▶ **What you have to do**: Write out, line for line and without alteration, all of the text in the data below, omitting the pictures.

▶ **Data records**:
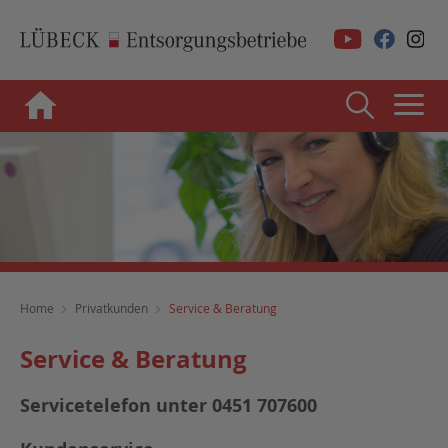
Home
Privatkunden
Service & Beratung
Service & Beratung
Servicetelefon unter 0451 707600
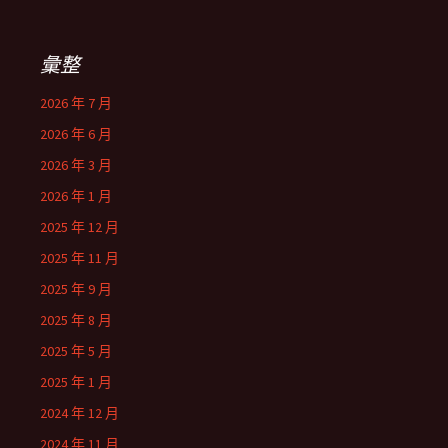
彙整
2026 年 7 月
2026 年 6 月
2026 年 3 月
2026 年 1 月
2025 年 12 月
2025 年 11 月
2025 年 9 月
2025 年 8 月
2025 年 5 月
2025 年 1 月
2024 年 12 月
2024 年 11 月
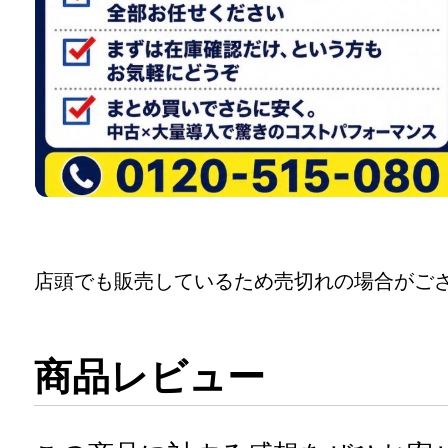
店頭でも販売しているため売切れの場合がご
商品レビュー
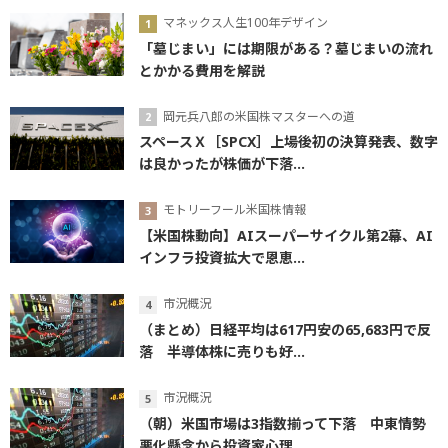
マネックス人生100年デザイン
「墓じまい」には期限がある？墓じまいの流れ
とかかる費用を解説
岡元兵八郎の米国株マスターへの道
スペースＸ［SPCX］上場後初の決算発表、数字
は良かったが株価が下落...
モトリーフール米国株情報
【米国株動向】AIスーパーサイクル第2幕、AI
インフラ投資拡大で恩恵...
市況概況
（まとめ）日経平均は617円安の65,683円で反
落 半導体株に売りも好...
市況概況
（朝）米国市場は3指数揃って下落 中東情勢
悪化懸念から投資家心理...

▶ **Result of the task**:
Home
Privatkunden
Service & Beratung
Service & Beratung
Servicetelefon unter 0451 707600
彙整
2026 年 7 月
2026 年 6 月
2026 年 3 月
2026 年 1 月
2025 年 12 月
2025 年 11 月
2025 年 9 月
2025 年 8 月
2025 年 5 月
2025 年 1 月
2024 年 12 月
2024 年 11 月
店頭でも販売しているため売切れの場合がご
商品レビュー
マネックス人生100年デザイン
「墓じまい」には期限がある？墓じまいの流れ
とかかる費用を解説
岡元兵八郎の米国株マスターへの道
スペースＸ［SPCX］上場後初の決算発表、数字
は良かったが株価が下落...
モトリーフール米国株情報
【米国株動向】AIスーパーサイクル第2幕、AI
インフラ投資拡大で恩恵...
市況概況
（まとめ）日経平均は617円安の65,683円で反
落 半導体株に売りも好...
市況概況
（朝）米国市場は3指数揃って下落 中東情勢
悪化懸念から投資家心理...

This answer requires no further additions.